Nevertheless, further studies would be important to determine the cytotoxic effects of the S. bicolor crude oil-like extract and its fractions in additional mammalian cell lines. Notwithstanding, the S. bicolor oil-like extracts and fractions investigated in this study exhibited strong anti-Toxoplasma gondii activity with low cytotoxic effects against a human cell line (HFF). Eugenol, a compound we found in significant amounts in the S. bicolor extract has been shown to have anti-Giardia, antibacterial, antifungal and antioxidant properties, as well as curative effects in skin, prostate and melanoma cancers [30, 31]. On the other hand, luteolin and apigenin have also been reported to have anticancer, antibacterial and anti-leishmania activities [32, 33]. Tasdemir et al. [33], also attested that phenolic acids such as coumaric acid, caffeic acid, ferulic acid and cinnamic acid have effective in vitro leishmanicidal activity.

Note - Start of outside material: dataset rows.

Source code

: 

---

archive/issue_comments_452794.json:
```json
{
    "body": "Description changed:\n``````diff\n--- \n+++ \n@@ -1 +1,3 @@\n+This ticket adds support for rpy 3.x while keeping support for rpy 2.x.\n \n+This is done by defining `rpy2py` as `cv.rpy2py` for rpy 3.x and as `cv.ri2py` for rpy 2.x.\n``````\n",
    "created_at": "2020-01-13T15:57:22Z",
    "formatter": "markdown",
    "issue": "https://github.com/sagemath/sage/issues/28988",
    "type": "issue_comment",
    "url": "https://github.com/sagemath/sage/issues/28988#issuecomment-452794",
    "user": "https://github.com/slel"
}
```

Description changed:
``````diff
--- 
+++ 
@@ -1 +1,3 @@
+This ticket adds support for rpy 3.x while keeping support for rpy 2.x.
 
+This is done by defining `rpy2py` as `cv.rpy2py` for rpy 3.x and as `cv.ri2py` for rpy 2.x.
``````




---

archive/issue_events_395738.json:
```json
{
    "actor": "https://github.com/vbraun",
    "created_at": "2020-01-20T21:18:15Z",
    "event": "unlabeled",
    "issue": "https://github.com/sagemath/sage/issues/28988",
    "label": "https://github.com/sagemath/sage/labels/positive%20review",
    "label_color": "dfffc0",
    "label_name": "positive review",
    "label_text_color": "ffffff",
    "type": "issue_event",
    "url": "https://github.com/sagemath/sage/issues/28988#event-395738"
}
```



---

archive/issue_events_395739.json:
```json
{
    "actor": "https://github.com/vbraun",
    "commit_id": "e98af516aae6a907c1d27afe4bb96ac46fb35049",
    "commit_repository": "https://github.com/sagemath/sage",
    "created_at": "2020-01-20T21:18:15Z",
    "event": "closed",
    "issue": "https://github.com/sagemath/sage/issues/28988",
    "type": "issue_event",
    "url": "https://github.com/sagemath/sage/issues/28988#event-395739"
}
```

Taken together, immunocompromised persons such as cancer patients may derive multiple benefits from S. bicolor essential oils in fighting cancer and any T. gondii opportunistic coinfections.

Limitations

The S. bicolor oil-like crude extracts and fractions has potency against the tachyzoite stage, and it will be interesting to determine if it may also have activity against the encysted bradyzoite stage of T. gondii. It will also be important to study the S. bicolor oil-like crude extracts and fractions further in order to identify the individual compounds responsible for the anti-T. gondii activity and determine their mechanism of action individually or in combinations for the development of novel inhibitors against T. gondii and other pathogens.